Another plus is a nice music score by the late Marvin Hamlisch with a title song (only in the end credits) by Burt Bacharach & Hal David sung by Dionne Warwick in one of their last collaborations (along with Paper Mache) before that landmark collaboration broke up. The writing duo would split by 1973 after their musical version of The Lost Horizon (see the limited edition Blu-ray elsewhere on this site) bombed, though it is now a cult classic.


National General released this film and reminds us of how many interesting films they produced in their time. No trick... The April Fools is a film everyone who likes smart motion pictures should see once.



Penelope Spheeris' Balls To The Wall (2011) is yet another dud from the once promising director that suffers from all kinds of problems and issues too numerous to go into here. The tale here is about a man named Ben (Joe Hursley) who lands up becoming a stripper despite hardly being in shape for it. He first learns of this as a child (in a scene with a joke that sexualizes the child in one of the worst of many moments here; Spheeris has had issues like this before sexualizing Alfalfa in her Little Rascals movie) and after that early scene, this never recovers.


What follows are gay stereotypes, more stereotypes of dumb women, jokes that are never funny and a film that is too self-impressed and tries way too hard to work. Antonio Sabato Jr., Jenna Dewan, Coleen Camp, Christopher McDonald and even Mimi Rogers show up to no avail. Stripping movies hardly ever work and this one might be worse than Showgirls!



Jesse Lawrence's The Knot (2011) wants to be a comedy about marriage (the brief stripping here is more convincing than all of Wall) but this mess starts out with the tired, played out confessional scenario than moves on to give us every cliché around. There are actually a few amusing moments and I had a few laughs, but the makers clearly do not know what is and is not funny and create one knot they cannot get out of.
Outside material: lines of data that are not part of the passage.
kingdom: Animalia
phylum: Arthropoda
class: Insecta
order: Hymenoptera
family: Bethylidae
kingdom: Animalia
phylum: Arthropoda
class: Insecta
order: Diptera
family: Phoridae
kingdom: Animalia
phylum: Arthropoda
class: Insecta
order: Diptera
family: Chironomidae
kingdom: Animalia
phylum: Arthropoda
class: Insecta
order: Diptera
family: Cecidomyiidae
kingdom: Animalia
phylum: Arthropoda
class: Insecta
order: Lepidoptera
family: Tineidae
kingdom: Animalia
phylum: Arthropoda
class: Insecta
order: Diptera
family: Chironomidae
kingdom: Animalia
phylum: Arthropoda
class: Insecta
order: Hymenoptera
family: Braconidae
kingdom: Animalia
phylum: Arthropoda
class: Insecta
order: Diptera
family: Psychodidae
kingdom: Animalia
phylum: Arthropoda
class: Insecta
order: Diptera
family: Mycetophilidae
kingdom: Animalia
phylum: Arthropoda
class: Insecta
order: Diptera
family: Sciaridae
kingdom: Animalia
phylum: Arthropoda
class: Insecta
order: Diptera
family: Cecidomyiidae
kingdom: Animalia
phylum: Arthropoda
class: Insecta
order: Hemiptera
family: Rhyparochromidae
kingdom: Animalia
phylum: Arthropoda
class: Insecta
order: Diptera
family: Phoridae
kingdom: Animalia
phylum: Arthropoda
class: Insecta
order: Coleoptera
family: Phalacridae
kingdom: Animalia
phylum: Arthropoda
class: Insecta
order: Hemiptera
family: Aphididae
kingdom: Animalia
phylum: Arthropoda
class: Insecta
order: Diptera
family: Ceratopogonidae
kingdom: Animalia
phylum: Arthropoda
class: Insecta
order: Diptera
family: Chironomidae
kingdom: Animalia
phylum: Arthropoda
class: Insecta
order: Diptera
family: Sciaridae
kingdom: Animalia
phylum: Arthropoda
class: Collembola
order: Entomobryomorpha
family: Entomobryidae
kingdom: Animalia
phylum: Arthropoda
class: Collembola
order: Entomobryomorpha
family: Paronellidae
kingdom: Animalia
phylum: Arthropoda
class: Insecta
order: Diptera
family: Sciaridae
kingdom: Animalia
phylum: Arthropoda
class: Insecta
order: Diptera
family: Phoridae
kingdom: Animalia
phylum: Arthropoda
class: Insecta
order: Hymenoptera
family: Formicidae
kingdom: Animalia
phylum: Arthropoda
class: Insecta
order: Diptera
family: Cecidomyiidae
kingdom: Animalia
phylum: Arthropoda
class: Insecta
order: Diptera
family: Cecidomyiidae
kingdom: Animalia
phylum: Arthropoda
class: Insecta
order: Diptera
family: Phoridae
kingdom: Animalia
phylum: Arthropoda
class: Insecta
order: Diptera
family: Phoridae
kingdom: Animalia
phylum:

Mena Suvari is a likable plus, but the grosser jokes are the dumbest ones and show desperation on the makers' part.


If they had not tired so hard and concentrated, this could have maybe worked, but it is all over the place and quickly forgotten. Too bad.



Brian Hooks' Laughing To The Bank (2012) is a comedy that wants to string along a bunch of would-be funny ideas (ala Kentucky Fried Movie) with Hooks among the allegedly funny cast. However, this is tired, formulaic, predictable and worst of all, unfunny. Though it allegedly came out a few years ago, a joke about the long defunct UPN Network makes it seem more like it is 5 years late upon arrival. It was stale to begin with and is one bank no one should bail out. Skip it!



All four DVDs have anamorphically enhanced presentations, but different aspect ratios (April in 2.35 X 1, Wall in 1.85 X 1, Knot at 2 X 1 and Bank at 1.78 X 1), though the results are about the same, recent digital shoot Bank is the poorest performer here by being just too soft and problematic. April is the best-looking release here, shot in real 35mm anamorphic Panavision by Director of Photography Michel Hugo (Ode To Billy Joe, Bug, Trouble Man, Night Stalker (1972, reviewed elsewhere on this site), The Monkees' film Head (1968, reviewed on Blu-ray elsewhere on this site)) and issued in three-strip, dye-transfer Technicolor prints. It looks great, cannot be seen on large enough a screen and holds up well. Wall was also shot on 35mm film as well and does not look bad. They all tie in sound, with lossy Dolby Digital 2.0 Mono on April sounding better than expected, while the lossy Dolby Digital 5.1 on the rest are undistinguished and lacking in consistent soundfields.


Except for a brief Behind The Scenes featurette on Wall, these releases are basic and have absolutely no extras.